In plain English please, I’m only learning

thanks guys

2. Jul 24, 2007

### Kurdt

Staff Emeritus
Welcome to the forums foster182!

It is the policy of this forum that the poster has shown some attempt at doing the problem themselves. What do you think would happen in both the scenarios described?

3. Jul 24, 2007

### foster182

well with the increase of a damper or additional spring it would absorb more vibration thus coming to a steady state. yes?

how would i derive an equation from that?

4. Jul 24, 2007

### Kurdt

Staff Emeritus
Well the addition of more springs (I assume they will be added in parallel from the diagram) will give the system an effective spring constant which is the sum of the spring constants of all the springs. What effect would that have on the system if the damping was kept the same?

5. Jul 24, 2007

### foster182

sorry i should of made that more clear

and with additional damper and spring

the system will react differantly when i add the damper and spring seperate than together etc, but i don't know how to derive an expression from it.

6. Jul 24, 2007

### Kurdt

Staff Emeritus
Oh so that picture was of the new system. Got it. Well like I said before the spring constant will be the sum of the spring constants of the two springs. What effect will that have of the vibration of this system? Now its also damped, what do you know of damping of oscillations?

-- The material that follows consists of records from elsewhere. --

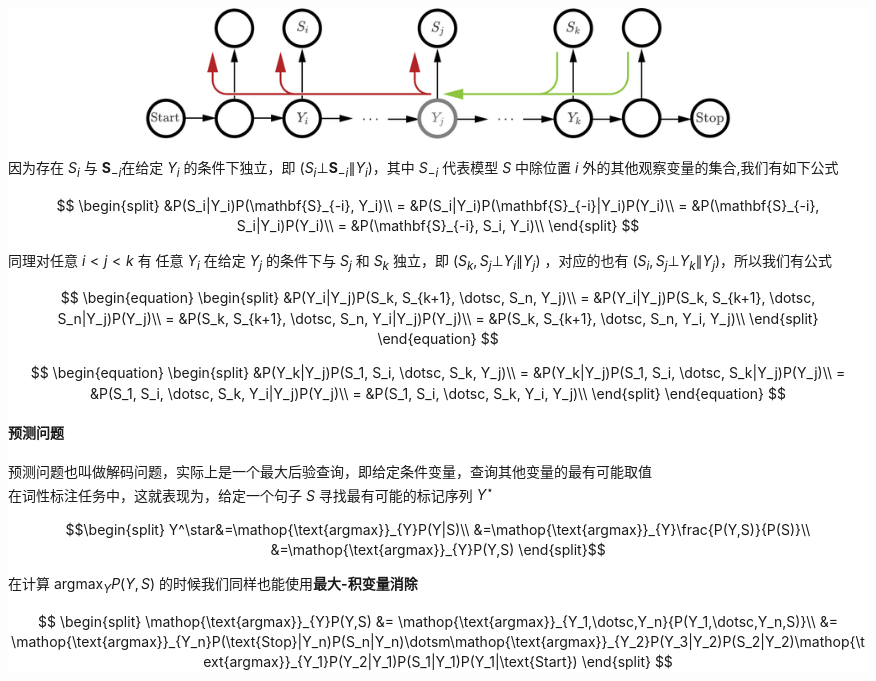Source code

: ![condition-block](./assets/img/hmm-and-crf/condition-block.png)

因为存在 $S_i$ 与 $\mathbf S_{-i}$在给定 $Y_i$ 的条件下独立，即 $(S_i\bot \mathbf S_{-i} \|Y_i)$，其中 $S_{-i}$ 代表模型 $S$ 中除位置 $i$ 外的其他观察变量的集合,我们有如下公式

$$ \begin{split}
    &P(S_i|Y_i)P(\mathbf{S}_{-i}, Y_i)\\
    = &P(S_i|Y_i)P(\mathbf{S}_{-i}|Y_i)P(Y_i)\\
    = &P(\mathbf{S}_{-i}, S_i|Y_i)P(Y_i)\\
    = &P(\mathbf{S}_{-i}, S_i, Y_i)\\
\end{split} $$

同理对任意 $i < j < k$ 有 任意 $Y_i$ 在给定 $Y_j$ 的条件下与 $S_j$ 和  $S_k$ 独立，即 $(S_k, S_j\bot Y_i \|Y_j)$ ，对应的也有 $(S_i, S_j\bot Y_k \|Y_j)$，所以我们有公式

$$ \begin{equation}
\begin{split}
    &P(Y_i|Y_j)P(S_k, S_{k+1}, \dotsc, S_n, Y_j)\\
    = &P(Y_i|Y_j)P(S_k, S_{k+1}, \dotsc, S_n|Y_j)P(Y_j)\\
    = &P(S_k, S_{k+1}, \dotsc, S_n, Y_i|Y_j)P(Y_j)\\
    = &P(S_k, S_{k+1}, \dotsc, S_n, Y_i, Y_j)\\
\end{split}
\end{equation} $$

$$ \begin{equation}
\begin{split}
    &P(Y_k|Y_j)P(S_1, S_i, \dotsc, S_k, Y_j)\\
    = &P(Y_k|Y_j)P(S_1, S_i, \dotsc, S_k|Y_j)P(Y_j)\\
    = &P(S_1, S_i, \dotsc, S_k, Y_i|Y_j)P(Y_j)\\
    = &P(S_1, S_i, \dotsc, S_k, Y_i, Y_j)\\
\end{split}
\end{equation} $$

#### 预测问题  
预测问题也叫做解码问题，实际上是一个最大后验查询，即给定条件变量，查询其他变量的最有可能取值  
在词性标注任务中，这就表现为，给定一个句子 $S$ 寻找最有可能的标记序列 $Y^\star$

$$\begin{split} 
    Y^\star&=\mathop{\text{argmax}}_{Y}P(Y|S)\\
    &=\mathop{\text{argmax}}_{Y}\frac{P(Y,S)}{P(S)}\\
    &=\mathop{\text{argmax}}_{Y}P(Y,S)
\end{split}$$

在计算 $\mathop{\text{argmax}}_{Y}P(Y,S)$ 的时候我们同样也能使用**最大-积变量消除**

$$ \begin{split}
    \mathop{\text{argmax}}_{Y}P(Y,S) &= \mathop{\text{argmax}}_{Y_1,\dotsc,Y_n}{P(Y_1,\dotsc,Y_n,S)}\\
         &= \mathop{\text{argmax}}_{Y_n}P(\text{Stop}|Y_n)P(S_n|Y_n)\dotsm\mathop{\text{argmax}}_{Y_2}P(Y_3|Y_2)P(S_2|Y_2)\mathop{\text{argmax}}_{Y_1}P(Y_2|Y_1)P(S_1|Y_1)P(Y_1|\text{Start})
\end{split} $$
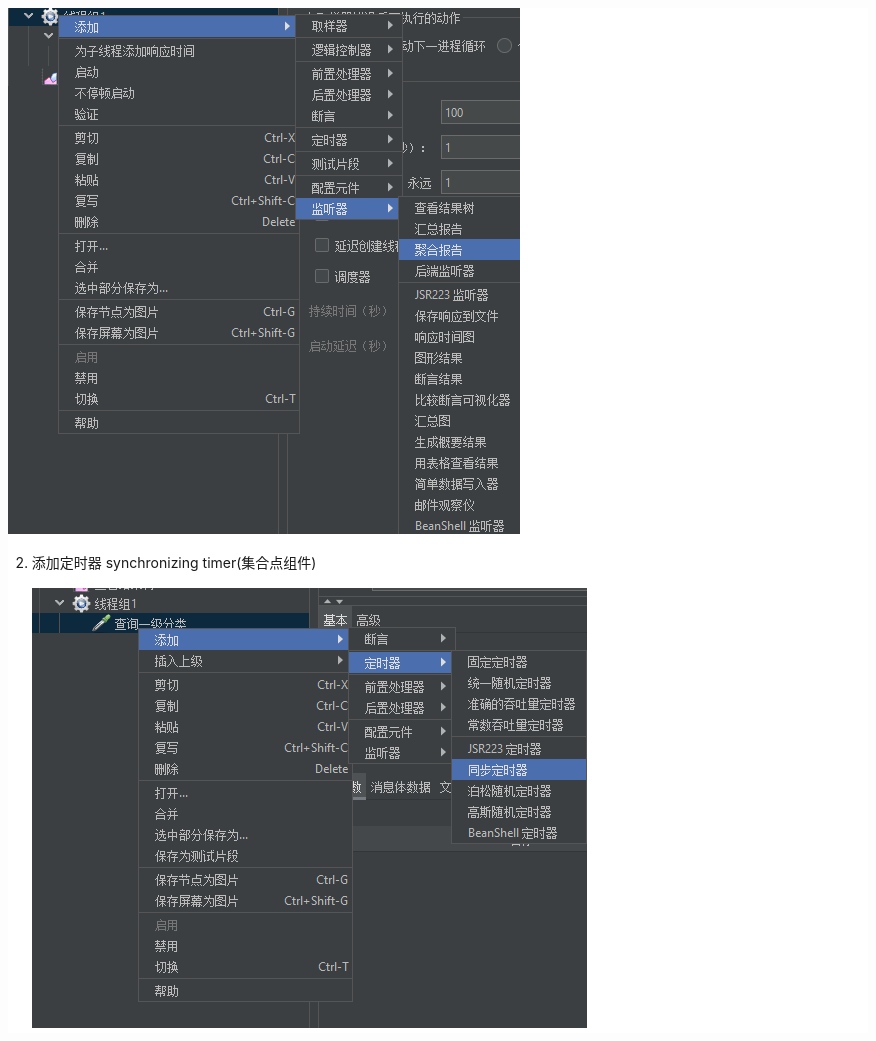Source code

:   ![image-20230813155645422](./JMeter.assets/image-20230813155645422-1695893365570-116.png)

2. 添加定时器 synchronizing timer(集合点组件)

   ![image-20230813155658696](./JMeter.assets/image-20230813155658696-1695893389435-118.png)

Consider a cars suspension and what it has to do to make the ride bearable.

7. Jul 24, 2007

### foster182

o.k. i think i have it now,
so in the case of me adding the damper to the existing spring

net force applied to ( mass m= F - kx - cv )

then to model that ( m d2x/dt2 = F- kx - c dx/dt ) taken v as velocity

something like that?

sorry i dont know much about damping of oscillations? i will read up on it.

8. Jul 24, 2007

### Kurdt

Staff Emeritus
Yeah, you're almost there:

$$m\frac{d^2x}{dt^2}+c\frac{dx}{dt}+kx=0$$

is probably the standard form.

That of course does assume certain things about the damping force that means it can be approximated as linear.

9. Jul 24, 2007

### foster182

yes it would be linear,
and if i was to add another spring

m d2x/dt2 + c dx/dt + kx(2) = F

if the two springs have the same resistance

yes?

if not?

10. Jul 24, 2007

### Kurdt

Staff Emeritus
Like I mentioned before the spring constants add together to give and effective spring constant.

$$m\frac{d^2x}{dt^2}+c\frac{dx}{dt}+(k_1+k_2)x=0$$

11. Jul 24, 2007

### foster182

ah i see thank you!